▶ [What is being asked] Beginning with the line containing "1. **User A" and ending with the line containing "2497.577354 | 2423.0942", write out each line of the records below exactly; pictures and lines outside that range are left out.

▶ [Dataset excerpts]

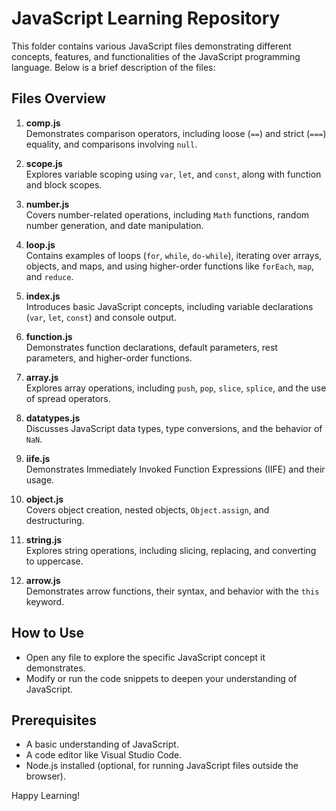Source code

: # JavaScript Learning Repository

This folder contains various JavaScript files demonstrating different concepts, features, and functionalities of the JavaScript programming language. Below is a brief description of the files:

## Files Overview

1. **comp.js**  
   Demonstrates comparison operators, including loose (`==`) and strict (`===`) equality, and comparisons involving `null`.

2. **scope.js**  
   Explores variable scoping using `var`, `let`, and `const`, along with function and block scopes.

3. **number.js**  
   Covers number-related operations, including `Math` functions, random number generation, and date manipulation.

4. **loop.js**  
   Contains examples of loops (`for`, `while`, `do-while`), iterating over arrays, objects, and maps, and using higher-order functions like `forEach`, `map`, and `reduce`.

5. **index.js**  
   Introduces basic JavaScript concepts, including variable declarations (`var`, `let`, `const`) and console output.

6. **function.js**  
   Demonstrates function declarations, default parameters, rest parameters, and higher-order functions.

7. **array.js**  
   Explores array operations, including `push`, `pop`, `slice`, `splice`, and the use of spread operators.

8. **datatypes.js**  
   Discusses JavaScript data types, type conversions, and the behavior of `NaN`.

9. **iife.js**  
   Demonstrates Immediately Invoked Function Expressions (IIFE) and their usage.

10. **object.js**  
    Covers object creation, nested objects, `Object.assign`, and destructuring.

11. **string.js**  
    Explores string operations, including slicing, replacing, and converting to uppercase.

12. **arrow.js**  
    Demonstrates arrow functions, their syntax, and behavior with the `this` keyword.

## How to Use

- Open any file to explore the specific JavaScript concept it demonstrates.
- Modify or run the code snippets to deepen your understanding of JavaScript.

## Prerequisites

- A basic understanding of JavaScript.
- A code editor like Visual Studio Code.
- Node.js installed (optional, for running JavaScript files outside the browser).

Happy Learning!

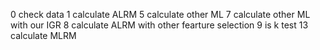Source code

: 0 check data
1 calculate ALRM
5 calculate other ML
7 calculate other ML with our IGR
8 calculate ALRM with other fearture selection
9 is k test
13 calculate MLRM
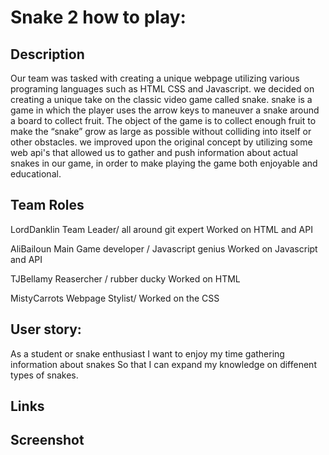 # Snake 2 how to play:

## Description
Our team was tasked with creating a unique webpage utilizing various programing languages such as HTML CSS and Javascript. we decided on creating a unique take on the classic video game called snake. snake is a game in which the player uses the arrow keys to maneuver a snake around a board to collect fruit. The object of the game is to collect enough fruit to make the “snake” grow as large as possible without colliding into itself or other obstacles.
we improved upon the original concept by utilizing some web api's that allowed us to gather and push information about actual snakes in our game, in order to make playing the game both enjoyable and educational.

## Team Roles 
LordDanklin
Team Leader/ all around git expert
Worked on HTML and API

AliBailoun
Main Game developer / Javascript genius 
Worked on Javascript and API

TJBellamy
Reasercher / rubber ducky
Worked on HTML

MistyCarrots
Webpage Stylist/ 
Worked on the CSS


## User story:
As a student or snake enthusiast  I want to enjoy my time gathering information about snakes
So that I can expand my knowledge on diffenent types of snakes.

## Links

## Screenshot

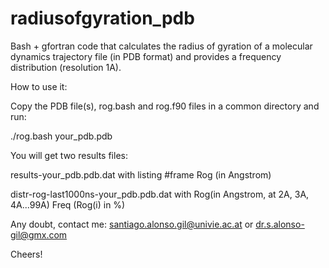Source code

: # radiusofgyration_pdb
Bash + gfortran code that calculates the radius of gyration of a molecular dynamics trajectory file (in PDB format) and provides a frequency distribution (resolution 1A).

How to use it:

Copy the PDB file(s), rog.bash and rog.f90 files in a common directory and run:

./rog.bash your_pdb.pdb

You will get two results files:

results-your_pdb.pdb.dat with listing #frame Rog (in Angstrom)

distr-rog-last1000ns-your_pdb.pdb.dat with Rog(in Angstrom, at 2A, 3A, 4A...99A) Freq (Rog(i) in %)

Any doubt, contact me: santiago.alonso.gil@univie.ac.at or dr.s.alonso-gil@gmx.com

Cheers!
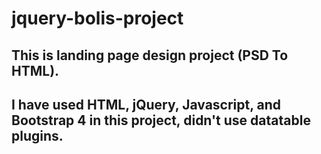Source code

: # jquery-bolis-project

## This is landing page design project (PSD To HTML).
## I have used HTML, jQuery, Javascript, and Bootstrap 4 in this project, didn't use datatable plugins.
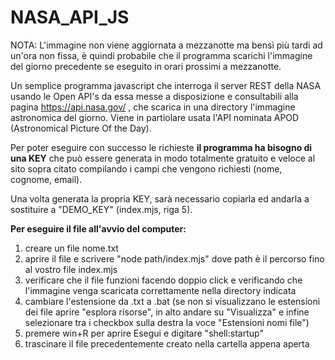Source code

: # NASA_API_JS
NOTA:
L'immagine non viene aggiornata a mezzanotte ma bensì più tardi ad un'ora non fissa, è quindi probabile che il programma scarichi l'immagine del giorno precedente se eseguito in orari prossimi a mezzanotte.

Un semplice programma javascript che interroga il server REST della NASA usando le Open API's da essa messe a disposizione e consultabili alla pagina
https://api.nasa.gov/ , che scarica in una directory l'immagine astronomica del giorno. Viene in partiolare usata l'API nominata APOD (Astronomical Picture Of the Day).

Per poter eseguire con successo le richieste <b>il programma ha bisogno di una KEY</b> che può essere generata in modo totalmente gratuito e veloce al sito sopra citato compilando i campi che vengono richiesti (nome, cognome, email).

Una volta generata la propria KEY, sarà necessario copiarla ed andarla a sostituire a "DEMO_KEY" (index.mjs, riga 5).

<b>Per eseguire il file all'avvio del computer:</b>

1) creare un file nome.txt
2) aprire il file e scrivere "node path/index.mjs" dove path è il percorso fino al vostro file index.mjs
3) verificare che il file funzioni facendo doppio click e verificando che l'immagine venga scaricata correttamente nella directory indicata
4) cambiare l'estensione da .txt a .bat (se non si visualizzano le estensioni dei file aprire "esplora risorse", in alto andare su "Visualizza" e infine selezionare tra i checkbox sulla destra la voce "Estensioni nomi file")
5) premere win+R per aprire Esegui e digitare "shell:startup"
6) trascinare il file precedentemente creato nella cartella appena aperta
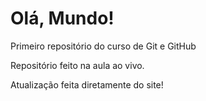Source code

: # Olá, Mundo!
 Primeiro repositório do curso de Git e GitHub

 Repositório feito na aula ao vivo.

Atualização feita diretamente do site!
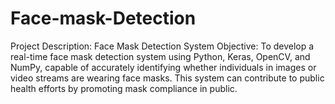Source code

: # Face-mask-Detection
 Project Description: Face Mask Detection System  Objective:  To develop a real-time face mask detection system using Python, Keras, OpenCV, and NumPy, capable of accurately identifying whether individuals in images or video streams are wearing face masks. This system can contribute to public health efforts by promoting mask compliance in public.
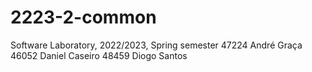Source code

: # 2223-2-common
Software Laboratory, 2022/2023, Spring semester
47224 André Graça
46052 Daniel Caseiro
48459 Diogo Santos

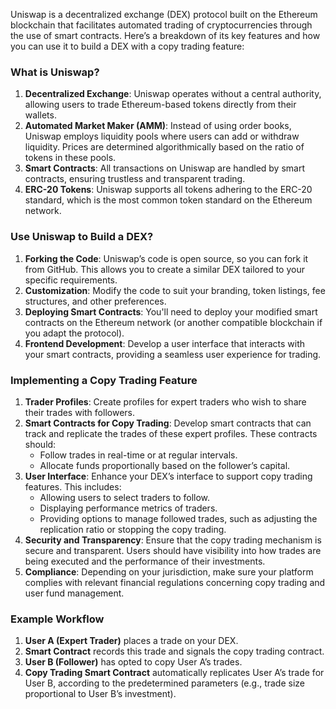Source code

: Uniswap is a decentralized exchange (DEX) protocol built on the Ethereum
blockchain that facilitates automated trading of cryptocurrencies through the
use of smart contracts. Here’s a breakdown of its key features and how you can
use it to build a DEX with a copy trading feature:

### What is Uniswap?

1. **Decentralized Exchange**: Uniswap operates without a central authority,
   allowing users to trade Ethereum-based tokens directly from their wallets.
2. **Automated Market Maker (AMM)**: Instead of using order books, Uniswap
   employs liquidity pools where users can add or withdraw liquidity. Prices
   are determined algorithmically based on the ratio of tokens in these pools.
3. **Smart Contracts**: All transactions on Uniswap are handled by smart
   contracts, ensuring trustless and transparent trading.
4. **ERC-20 Tokens**: Uniswap supports all tokens adhering to the ERC-20
   standard, which is the most common token standard on the Ethereum network.

### Use Uniswap to Build a DEX?

1. **Forking the Code**: Uniswap’s code is open source, so you can fork it from
   GitHub. This allows you to create a similar DEX tailored to your specific
   requirements.
2. **Customization**: Modify the code to suit your branding, token listings,
   fee structures, and other preferences.
3. **Deploying Smart Contracts**: You'll need to deploy your modified smart
   contracts on the Ethereum network (or another compatible blockchain if you
   adapt the protocol).
4. **Frontend Development**: Develop a user interface that interacts with your
   smart contracts, providing a seamless user experience for trading.

### Implementing a Copy Trading Feature

1. **Trader Profiles**: Create profiles for expert traders who wish to share
   their trades with followers.
2. **Smart Contracts for Copy Trading**: Develop smart contracts that can track
   and replicate the trades of these expert profiles. These contracts should:
   - Follow trades in real-time or at regular intervals.
   - Allocate funds proportionally based on the follower’s capital.
3. **User Interface**: Enhance your DEX’s interface to support copy trading
   features. This includes:
   - Allowing users to select traders to follow.
   - Displaying performance metrics of traders.
   - Providing options to manage followed trades, such as adjusting the
     replication ratio or stopping the copy trading.
4. **Security and Transparency**: Ensure that the copy trading mechanism is
   secure and transparent. Users should have visibility into how trades are being
   executed and the performance of their investments.
5. **Compliance**: Depending on your jurisdiction, make sure your platform
   complies with relevant financial regulations concerning copy trading and user
   fund management.

### Example Workflow

1. **User A (Expert Trader)** places a trade on your DEX.
2. **Smart Contract** records this trade and signals the copy trading contract.
3. **User B (Follower)** has opted to copy User A’s trades.
4. **Copy Trading Smart Contract** automatically replicates User A’s trade for
   User B, according to the predetermined parameters (e.g., trade size
   proportional to User B’s investment).
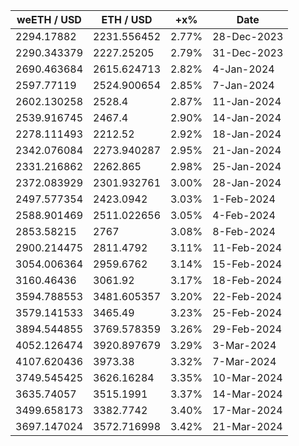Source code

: | weETH / USD | ETH / USD   | +x%   | Date        |
| ----------- | ----------- | ----- | ----------- |
| 2294.17882  | 2231.556452 | 2.77% | 28-Dec-2023 |
| 2290.343379 | 2227.25205  | 2.79% | 31-Dec-2023 |
| 2690.463684 | 2615.624713 | 2.82% | 4-Jan-2024  |
| 2597.77119  | 2524.900654 | 2.85% | 7-Jan-2024  |
| 2602.130258 | 2528.4      | 2.87% | 11-Jan-2024 |
| 2539.916745 | 2467.4      | 2.90% | 14-Jan-2024 |
| 2278.111493 | 2212.52     | 2.92% | 18-Jan-2024 |
| 2342.076084 | 2273.940287 | 2.95% | 21-Jan-2024 |
| 2331.216862 | 2262.865    | 2.98% | 25-Jan-2024 |
| 2372.083929 | 2301.932761 | 3.00% | 28-Jan-2024 |
| 2497.577354 | 2423.0942   | 3.03% | 1-Feb-2024  |
| 2588.901469 | 2511.022656 | 3.05% | 4-Feb-2024  |
| 2853.58215  | 2767        | 3.08% | 8-Feb-2024  |
| 2900.214475 | 2811.4792   | 3.11% | 11-Feb-2024 |
| 3054.006364 | 2959.6762   | 3.14% | 15-Feb-2024 |
| 3160.46436  | 3061.92     | 3.17% | 18-Feb-2024 |
| 3594.788553 | 3481.605357 | 3.20% | 22-Feb-2024 |
| 3579.141533 | 3465.49     | 3.23% | 25-Feb-2024 |
| 3894.544855 | 3769.578359 | 3.26% | 29-Feb-2024 |
| 4052.126474 | 3920.897679 | 3.29% | 3-Mar-2024  |
| 4107.620436 | 3973.38     | 3.32% | 7-Mar-2024  |
| 3749.545425 | 3626.16284  | 3.35% | 10-Mar-2024 |
| 3635.74057  | 3515.1991   | 3.37% | 14-Mar-2024 |
| 3499.658173 | 3382.7742   | 3.40% | 17-Mar-2024 |
| 3697.147024 | 3572.716998 | 3.42% | 21-Mar-2024 |
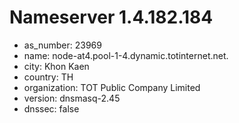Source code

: # Nameserver 1.4.182.184

* as_number: 23969
* name: node-at4.pool-1-4.dynamic.totinternet.net.
* city: Khon Kaen
* country: TH
* organization: TOT Public Company Limited
* version: dnsmasq-2.45
* dnssec: false
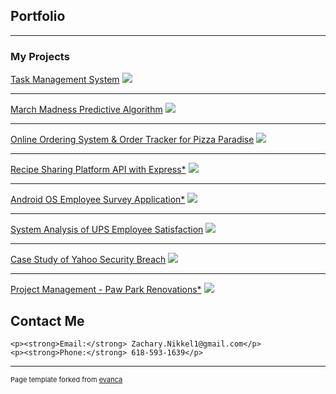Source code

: 
## Portfolio

---

### My Projects 

[Task Management System](https://github.com/ZacNik/TaskManagerApplication)
<img src="images/dummy_thumbnail.jpg?raw=true"/>

---
[March Madness Predictive Algorithm](https://github.com/ZacNik/MachineLearningWork)
<img src="images/dummy_thumbnail.jpg?raw=true"/>

---
[Online Ordering System & Order Tracker for Pizza Paradise](https://github.com/ZacNik/PizzaParadise)
<img src="images/dummy_thumbnail.jpg?raw=true"/>

---
[Recipe Sharing Platform API with Express*](https://github.com/ZacNik/PizzaParadise)
<img src="images/dummy_thumbnail.jpg?raw=true"/>

---
[Android OS Employee Survey Application*](https://github.com/ZacNik/PizzaParadise)
<img src="images/dummy_thumbnail.jpg?raw=true"/>

---
[System Analysis of UPS Employee Satisfaction](https://github.com/ZacNik/SystemAnalysisOfUPSWorkEnvironment)
<img src="images/dummy_thumbnail.jpg?raw=true"/>

---
[Case Study of Yahoo Security Breach](https://github.com/ZacNik/YahooSecurityBreachCaseStudy)
<img src="images/dummy_thumbnail.jpg?raw=true"/>

---
[Project Management - Paw Park Renovations*](https://github.com/ZacNik/PizzaParadise)
<img src="images/dummy_thumbnail.jpg?raw=true"/>

## Contact Me

<div class="contact-section">
    
    <p><strong>Email:</strong> Zachary.Nikkel1@gmail.com</p>
    <p><strong>Phone:</strong> 618-593-1639</p>
</div>


---
<p style="font-size:11px">Page template forked from <a href="https://github.com/evanca/quick-portfolio">evanca</a></p>
<!-- Remove above link if you don't want to attibute -->
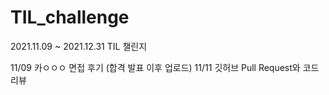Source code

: # TIL_challenge
2021.11.09 ~ 2021.12.31 TIL 챌린지

11/09 카ㅇㅇㅇ 면접 후기 (합격 발표 이후 업로드)
11/11 깃허브 Pull Request와 코드리뷰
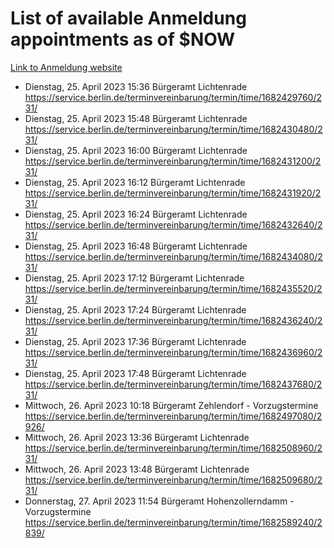 # List of available Anmeldung appointments as of $NOW
[Link to Anmeldung website](https://service.berlin.de/terminvereinbarung/termin/tag.php?termin=1&anliegen[]=120686&dienstleisterlist=122210,122217,327316,122219,327312,122227,327314,122231,327346,122243,327348,122254,122252,329742,122260,329745,122262,329748,122271,327278,122273,327274,122277,327276,330436,122280,327294,122282,327290,122284,327292,122291,327270,122285,327266,122286,327264,122296,327268,150230,329760,122297,327286,122294,327284,122312,329763,122314,329775,122304,327330,122311,327334,122309,327332,317869,122281,327352,122279,329772,122283,122276,327324,122274,327326,122267,329766,122246,327318,122251,327320,122257,327322,122208,327298,122226,327300&herkunft=http%3A%2F%2Fservice.berlin.de%2Fdienstleistung%2F120686%2F)
- Dienstag, 25. April 2023 15:36 Bürgeramt Lichtenrade https://service.berlin.de/terminvereinbarung/termin/time/1682429760/231/
- Dienstag, 25. April 2023 15:48 Bürgeramt Lichtenrade https://service.berlin.de/terminvereinbarung/termin/time/1682430480/231/
- Dienstag, 25. April 2023 16:00 Bürgeramt Lichtenrade https://service.berlin.de/terminvereinbarung/termin/time/1682431200/231/
- Dienstag, 25. April 2023 16:12 Bürgeramt Lichtenrade https://service.berlin.de/terminvereinbarung/termin/time/1682431920/231/
- Dienstag, 25. April 2023 16:24 Bürgeramt Lichtenrade https://service.berlin.de/terminvereinbarung/termin/time/1682432640/231/
- Dienstag, 25. April 2023 16:48 Bürgeramt Lichtenrade https://service.berlin.de/terminvereinbarung/termin/time/1682434080/231/
- Dienstag, 25. April 2023 17:12 Bürgeramt Lichtenrade https://service.berlin.de/terminvereinbarung/termin/time/1682435520/231/
- Dienstag, 25. April 2023 17:24 Bürgeramt Lichtenrade https://service.berlin.de/terminvereinbarung/termin/time/1682436240/231/
- Dienstag, 25. April 2023 17:36 Bürgeramt Lichtenrade https://service.berlin.de/terminvereinbarung/termin/time/1682436960/231/
- Dienstag, 25. April 2023 17:48 Bürgeramt Lichtenrade https://service.berlin.de/terminvereinbarung/termin/time/1682437680/231/
- Mittwoch, 26. April 2023 10:18 Bürgeramt Zehlendorf - Vorzugstermine https://service.berlin.de/terminvereinbarung/termin/time/1682497080/2926/
- Mittwoch, 26. April 2023 13:36 Bürgeramt Lichtenrade https://service.berlin.de/terminvereinbarung/termin/time/1682508960/231/
- Mittwoch, 26. April 2023 13:48 Bürgeramt Lichtenrade https://service.berlin.de/terminvereinbarung/termin/time/1682509680/231/
- Donnerstag, 27. April 2023 11:54 Bürgeramt Hohenzollerndamm - Vorzugstermine https://service.berlin.de/terminvereinbarung/termin/time/1682589240/2839/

▶ [Written solution]
1. **User A (Expert Trader)** places a trade on your DEX.
2. **Smart Contract** records this trade and signals the copy trading contract.
3. **User B (Follower)** has opted to copy User A’s trades.
4. **Copy Trading Smart Contract** automatically replicates User A’s trade for
   User B, according to the predetermined parameters (e.g., trade size
   proportional to User B’s investment).
Source code

: | weETH / USD | ETH / USD   | +x%   | Date        |
| ----------- | ----------- | ----- | ----------- |
| 2294.17882  | 2231.556452 | 2.77% | 28-Dec-2023 |
| 2290.343379 | 2227.25205  | 2.79% | 31-Dec-2023 |
| 2690.463684 | 2615.624713 | 2.82% | 4-Jan-2024  |
| 2597.77119  | 2524.900654 | 2.85% | 7-Jan-2024  |
| 2602.130258 | 2528.4      | 2.87% | 11-Jan-2024 |
| 2539.916745 | 2467.4      | 2.90% | 14-Jan-2024 |
| 2278.111493 | 2212.52     | 2.92% | 18-Jan-2024 |
| 2342.076084 | 2273.940287 | 2.95% | 21-Jan-2024 |
| 2331.216862 | 2262.865    | 2.98% | 25-Jan-2024 |
| 2372.083929 | 2301.932761 | 3.00% | 28-Jan-2024 |
| 2497.577354 | 2423.0942   | 3.03% | 1-Feb-2024  |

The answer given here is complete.